§ Data provided
-=-=-=-=-

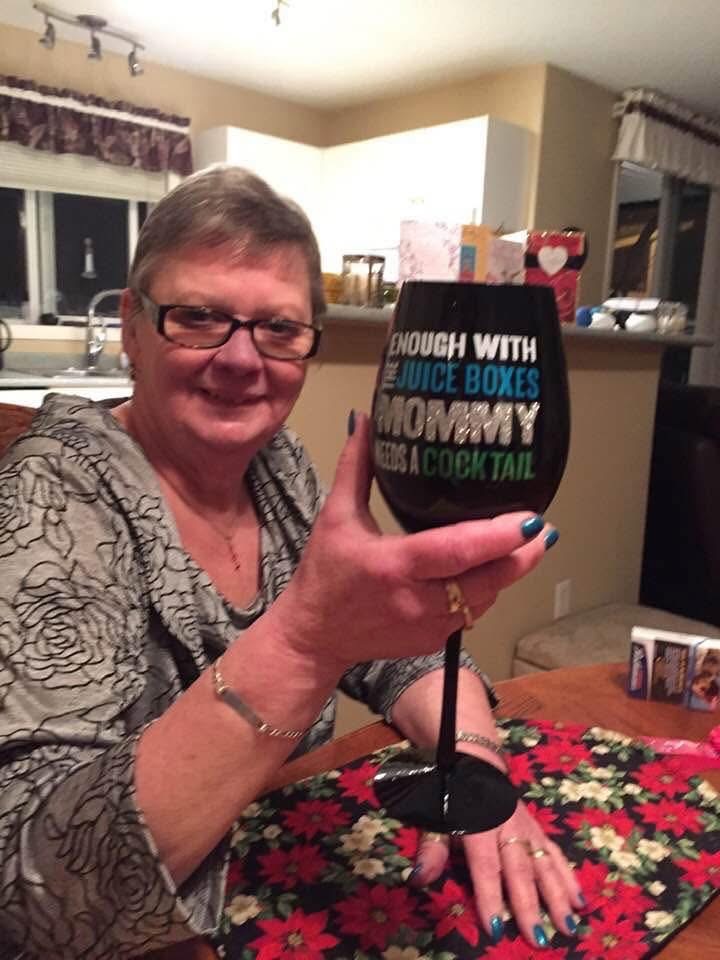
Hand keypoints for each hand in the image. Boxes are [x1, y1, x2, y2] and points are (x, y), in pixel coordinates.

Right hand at [269, 411, 554, 670]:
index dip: (498, 537)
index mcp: (393, 564)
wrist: (314, 636)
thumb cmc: (324, 574)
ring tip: (527, 545)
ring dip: (506, 574)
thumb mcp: (335, 516)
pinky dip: (485, 592)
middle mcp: (416, 599)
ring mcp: (427, 626)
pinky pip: (471, 614)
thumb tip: (365, 420)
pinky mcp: (432, 642)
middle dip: (521, 558)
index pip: (456, 551)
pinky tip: (493, 570)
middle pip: (485, 581)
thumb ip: (355, 468)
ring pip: (484, 599)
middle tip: (543, 530)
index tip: (529, 519)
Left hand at [411, 800, 583, 946]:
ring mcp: (526, 828)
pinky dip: (569, 876)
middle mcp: (507, 828)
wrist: (474, 763)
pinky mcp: (537, 828)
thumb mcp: (435, 818)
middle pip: (520, 869)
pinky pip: (555, 853)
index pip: (486, 866)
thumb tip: (418, 879)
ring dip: (558, 894)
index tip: (496, 928)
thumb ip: (431, 850)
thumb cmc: (451, 797)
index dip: (490, 896)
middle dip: (529, 904)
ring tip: (568, 924)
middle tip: (538, 937)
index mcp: (480, 826)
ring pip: (544, 862)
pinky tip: (580, 900)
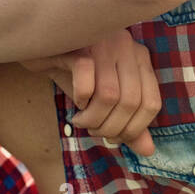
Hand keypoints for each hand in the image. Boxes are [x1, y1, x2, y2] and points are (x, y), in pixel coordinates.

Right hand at [20, 29, 160, 155]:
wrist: (42, 49)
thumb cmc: (75, 74)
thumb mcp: (104, 99)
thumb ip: (127, 122)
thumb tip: (148, 151)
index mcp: (140, 58)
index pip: (152, 104)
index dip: (133, 129)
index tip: (113, 136)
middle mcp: (127, 46)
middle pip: (131, 102)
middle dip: (110, 128)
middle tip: (92, 130)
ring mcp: (104, 42)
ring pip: (110, 95)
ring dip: (94, 118)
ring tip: (81, 120)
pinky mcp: (79, 43)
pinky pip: (86, 77)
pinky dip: (81, 97)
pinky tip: (76, 102)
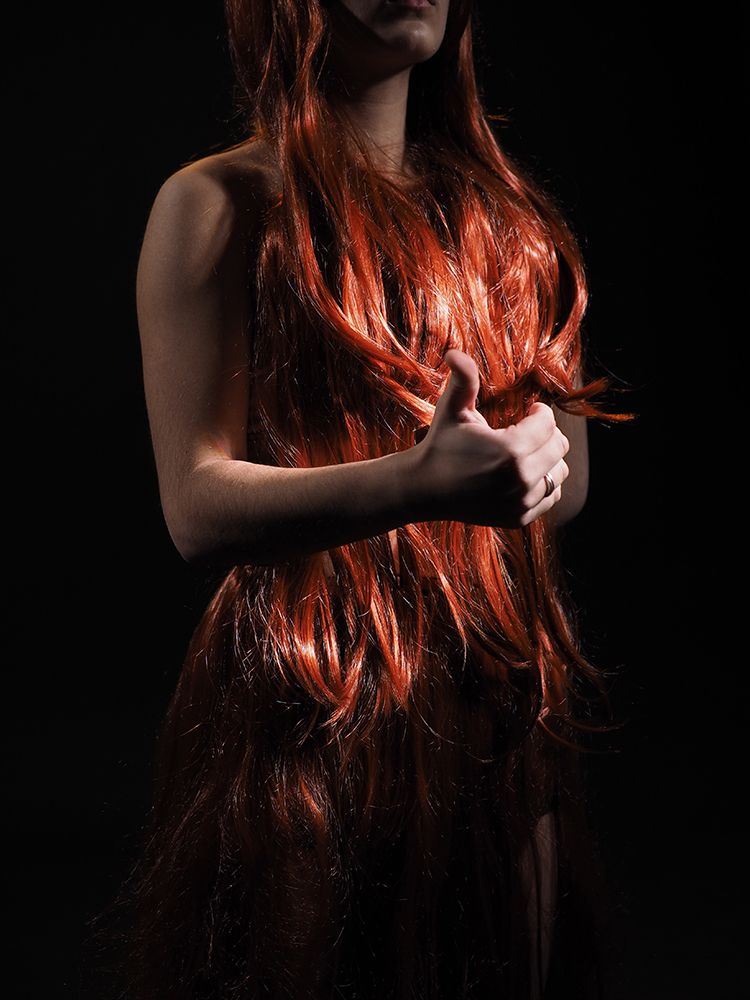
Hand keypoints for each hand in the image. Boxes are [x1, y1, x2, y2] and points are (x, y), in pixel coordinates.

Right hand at [410, 350, 568, 526]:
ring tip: (527, 453)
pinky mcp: (520, 517)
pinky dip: (543, 484)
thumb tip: (454, 352)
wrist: (424, 489)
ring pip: (559, 473)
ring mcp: (522, 501)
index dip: (539, 413)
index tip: (529, 412)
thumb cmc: (440, 445)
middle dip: (546, 434)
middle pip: (559, 447)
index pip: (548, 423)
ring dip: (548, 460)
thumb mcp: (451, 410)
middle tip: (527, 431)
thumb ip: (462, 380)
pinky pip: (551, 496)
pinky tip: (523, 474)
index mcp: (511, 449)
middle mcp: (521, 478)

-=-=-=-=-

The answer must contain only the lines from the one with "index tip: (529, 412)" to the end of the entries above, each written out exactly.

§ Response to this task
index tip: (529, 412)
thumb cmc: (440, 445)
middle dip: (546, 434)
middle pip: (559, 447)
index pip: (548, 423)
ring dip: (548, 460)
thumb mcp: (451, 410)
middle tip: (527, 431)
thumb ip: (462, 380)
pinky pip: (551, 496)
pinky tip: (523, 474)
index mcp: (511, 449)
middle mcp: (521, 478)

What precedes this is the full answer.